23_スケベ継子は瀕死
..........
勝手に人の屋敷に上がり込んで、勝手に処置室の扉を開いたのは予想通りの人物だった。
言葉足らずだったり余計なことを言ったりと、人間関係構築力が非常に乏しい問題児。
最近私はお館様に彼の世話係か何かに認定されているのか、よく合同任務が入る、水柱その人だ。
柱合会議でもないのに、柱が3人も揃うというのは珍しい光景だ。
…と言っても、冨岡さんの姿が見えるなり盛大に舌打ちをし、禍々しい空気を纏った不死川さんが立ち上がり、今にも退出しそうな雰囲気なので ”一瞬揃った”という表現が適切かもしれないが。
「冨岡さんまで珍しいですね。怪我をされたのですか?」
「不死川も負傷したのか」
「話しかけんじゃねェ」
今にも揉め事が怒りそうなのでまあまあ、と宥めて冨岡さんに椅子を勧める。
大人しく腰を下ろしてくれたのは良いが、次いで何も言わずに隊服のボタンを外し始めるこの人は変態なのだろうか。
不死川さんに憧れているのだろうか。
どうされましたか、と聞いているのだからせめて先に概要だけでも話してほしいものだ。
げんなりとしながら彼が口を開くのを待っていると、胸元と首の打撲痕を心なしか誇らしげに見せつけてきた。
「この痣が消えないようにする方法はないか」
「はい?消えないように……ですか?一体どういうことですか?」
至極真剣な表情で予想の遥か上を行く頓珍漢な発言をする彼に、流石に困惑した。
処置室の扉をガラッと開けた不死川さんも硬直している。
「なまえが俺につけた鬱血痕だ」
「打撲による内出血ですね。気色の悪い言い方をなさらないでください。」
トンデモ発言に訂正を掛けていると、開かれた処置室の扉の向こうに人影が見える。
そこには、焦点の合わない目で遠くを見つめ、口元だけ笑みを湛えて真っ白な顔をしたなまえさんが佇んでいた。
「おいなまえ戻ってこい!死ぬな!精神的に死ぬなァ!俺がついてんぞォ!!」
「……………」
不死川さんが肩を掴んで揺さぶっても全く反応せず、顔面蒼白で微笑みながら硬直するなまえさんのお姿を見て諸々察してしまった。

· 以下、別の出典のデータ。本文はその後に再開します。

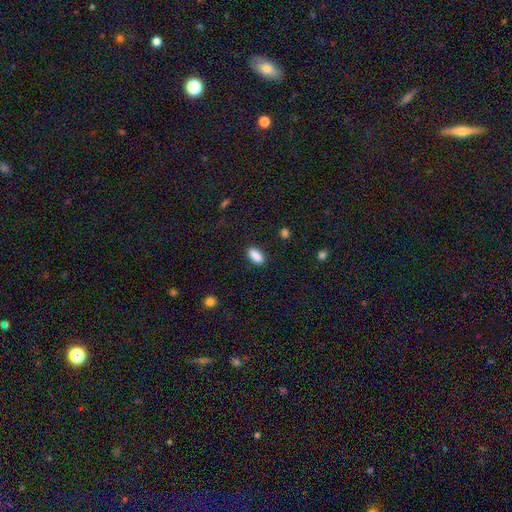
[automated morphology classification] Q: Smooth or featured?
A: smooth (88%); runner-up: star or artifact (8%)
Q: How rounded?
A: in between (86%); runner-up: cigar-shaped (10%)
Q: Merging?
A: none (87%); runner-up: minor disturbance (9%)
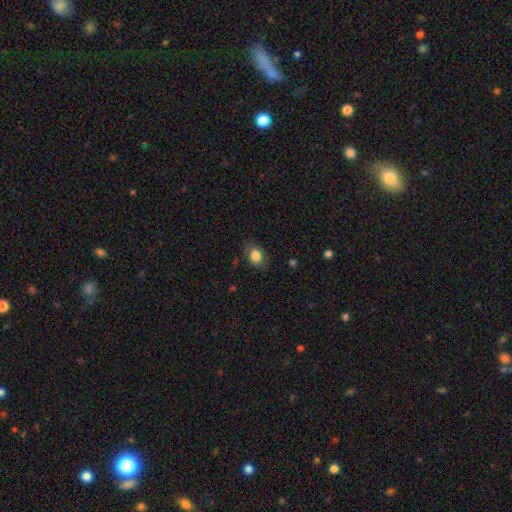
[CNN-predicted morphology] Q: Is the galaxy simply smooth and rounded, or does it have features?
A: smooth — 83%.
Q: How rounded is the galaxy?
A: in between — 77%.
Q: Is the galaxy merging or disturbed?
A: none — 77%.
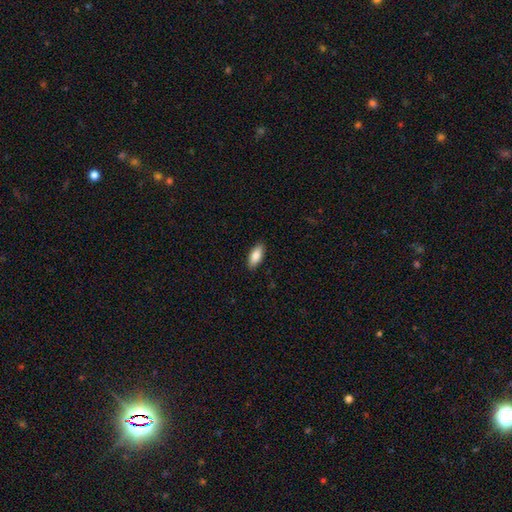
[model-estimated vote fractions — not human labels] Smooth or featured? Predicted: smooth (p=0.85). How rounded? Predicted: in between (p=0.84). Merging? Predicted: none (p=0.89).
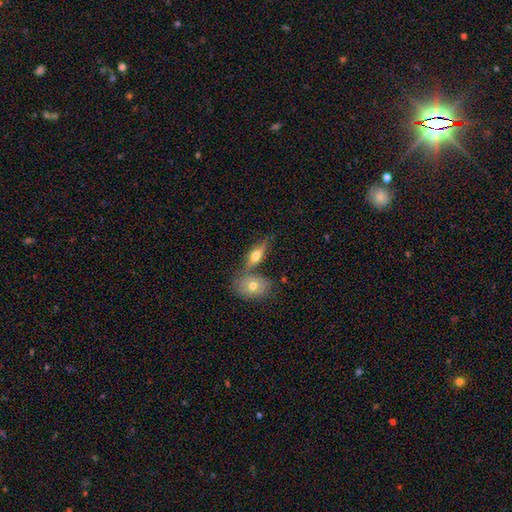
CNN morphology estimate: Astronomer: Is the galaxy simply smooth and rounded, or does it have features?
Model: smooth — 48% (runner-up: featured or disk, 45%).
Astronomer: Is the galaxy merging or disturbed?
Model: none — 54% (runner-up: merger, 29%).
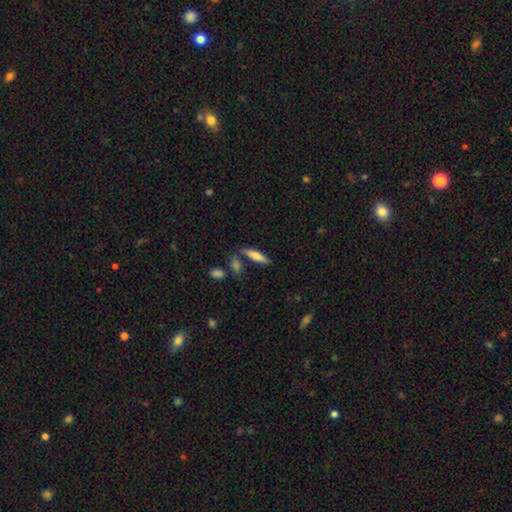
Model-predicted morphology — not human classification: Overall: smooth (67%; featured or disk 27%). How rounded: cigar-shaped (69%). Merging: none (73%).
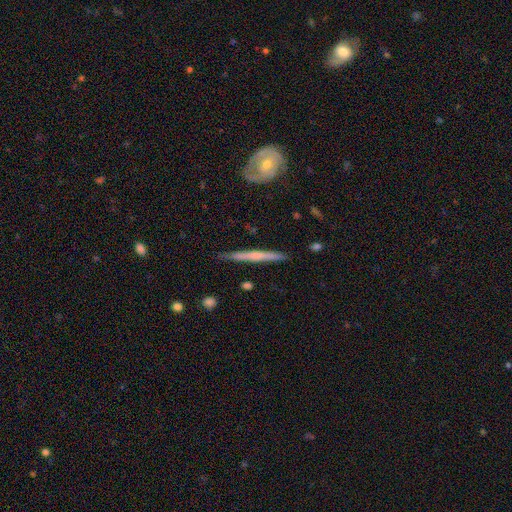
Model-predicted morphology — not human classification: A featured or disk galaxy (58%) viewed edge-on (95%) with no central bulge (67%). Merging: none (87%).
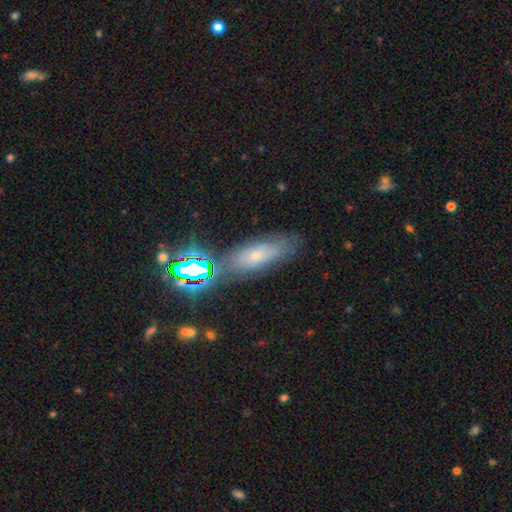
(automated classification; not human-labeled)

先程冨岡さんは痣を指して”なまえが俺に付けた”と言った。
そして不死川さんの”天敵” "用心棒"という発言。
なまえさんの諦めと絶望が混ざったような表情。
ああ、まったくもう、冨岡さん、貴方って人はそんなだからーーーーー。
「なまえ、俺を心配して見舞いに来てくれたのか。嬉しい。なまえの愛情は海よりも深いな」
「テメェの愛情は不快なんだよボケがァァ!!ウチの継子を曇らすんじゃねェエ!!」
冨岡さんの首根っこを引き摺りながら出ていく不死川さんの羽織の”殺”の字を私は静かに見送る。
勿論、屋敷の物を破損したら弁償していただきますからね、と一声掛けるのは忘れなかった。